During the playoffs I worked hard to keep everyone focused on the next opponent.
“We’re going to take it one game at a time,” I said to the team several times in the locker room. “We’re going to beat the guy in front of us, one-on-one, all day long. If we can do that, we’ll continue.
“And we have to keep making the plays.”
As I sat in the locker room before the game, a couple of the younger players asked me, “Drive, have you ever been to an NFL Championship Game?”

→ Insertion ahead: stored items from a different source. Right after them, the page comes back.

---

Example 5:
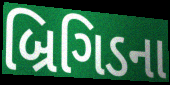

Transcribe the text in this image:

બ્રિગિડના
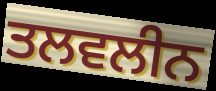
ਤਲਵਲੀਨ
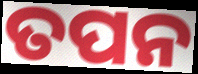
ତପନ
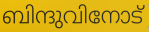
ബിന്ദുവിനോട്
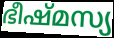
ഭീഷ്മസ്യ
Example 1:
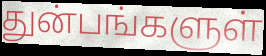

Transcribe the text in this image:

துன்பங்களுள்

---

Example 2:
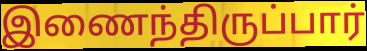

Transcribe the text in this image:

இணைந்திருப்பார்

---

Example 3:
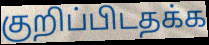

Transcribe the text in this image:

குறிப்பிடதக்க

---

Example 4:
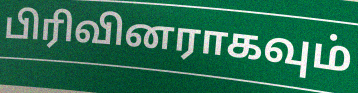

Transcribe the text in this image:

பிரிவினராகவும்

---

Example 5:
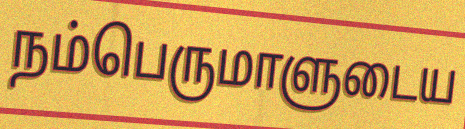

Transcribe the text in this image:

நம்பெருமாளுடைய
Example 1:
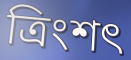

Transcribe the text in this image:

ত্ৰিংশৎ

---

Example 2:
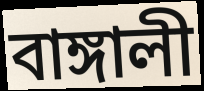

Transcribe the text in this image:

বাঙ্গালী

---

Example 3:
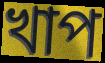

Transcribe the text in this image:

খাপ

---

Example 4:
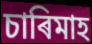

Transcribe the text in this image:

চাৰিমাহ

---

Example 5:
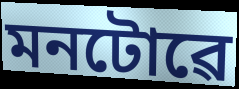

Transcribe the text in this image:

মনটোৱে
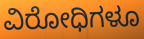
ವಿರೋಧಿಗಳೂ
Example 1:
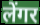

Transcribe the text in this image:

लेंगर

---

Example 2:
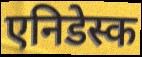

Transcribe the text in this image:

एनिडेस्क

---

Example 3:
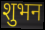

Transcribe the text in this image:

शुभन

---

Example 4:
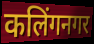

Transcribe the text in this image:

कलिंगनगर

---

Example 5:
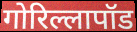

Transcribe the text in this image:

गोरिल्लापॉड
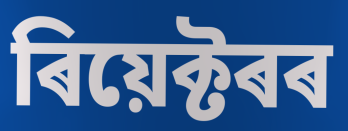
ৰিয়েক্টৰৰ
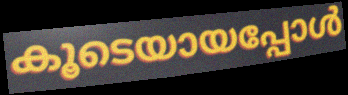
കൂടെയായപ്പോൾ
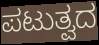
ಪಟುತ್ವದ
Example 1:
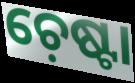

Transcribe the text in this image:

ଚ଼େଷ୍ଟା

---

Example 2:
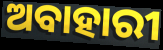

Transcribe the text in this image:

ଅବାହାରୀ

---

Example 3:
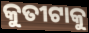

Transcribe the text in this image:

କୁତୀଟାକୁ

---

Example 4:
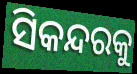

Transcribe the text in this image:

ସିକନ୍ଦରକୁ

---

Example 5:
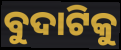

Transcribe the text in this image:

ବୁଦାଟିକୁ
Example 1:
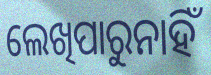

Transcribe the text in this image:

ଲେଖିପାରୁନାହିଁ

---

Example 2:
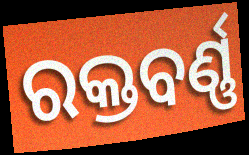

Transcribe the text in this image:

ରକ୍ତବର୍ଣ୍ଣ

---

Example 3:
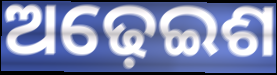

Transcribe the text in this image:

ଅଢ଼େଇଶ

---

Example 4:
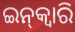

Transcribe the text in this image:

ଇନ୍‌କ୍ଵାରି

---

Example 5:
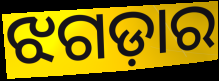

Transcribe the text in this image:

ଝଗଡ଼ାର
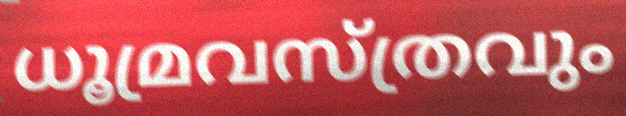
ധൂമ്രവസ്ത്രവും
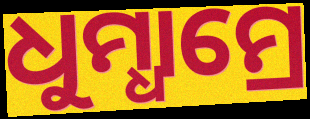
ଧୁମ୍ଧାମ୍ରେ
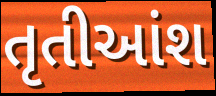
તૃતીઆંશ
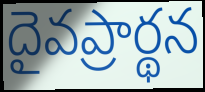
దైవప్రార్థన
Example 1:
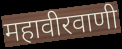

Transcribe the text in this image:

“I’ve been to one,” I told them, “against the Giants in 2007. We lost that game, so I know what losing an NFL Championship Game feels like. The biggest thing is, we have to win and get to the Super Bowl. That’s my goal, to get to that game. I dream of this. I’ve been dreaming of this for a long time.” The game was a seesaw affair, more a war than a game. When the final whistle blew, we came away with a 21–14 win, a victory that started with a one-yard touchdown run by Aaron and then a four-yard touchdown run by James Starks, our rookie find, and after the Bears scored, B. J. Raji, our young nose tackle, intercepted a Caleb Hanie pass and ran it eighteen yards for a touchdown to make it 21–7. Hanie managed a touchdown pass late in the fourth quarter, but time ran out on the Bears as we became the first sixth-seeded playoff team to go to a Super Bowl. As I sat there after the game I thought about the tremendous job that general manager Ted Thompson had done to put the team together. I was one of the few players who were already on the team when he arrived. Most all of the Packers were his handpicked choices.
We were going to the Super Bowl.
I held the NFC Championship trophy in my hands, and I was kissing it. I thought, In the next couple of weeks I hope to hold the Vince Lombardi Trophy and kiss that, too.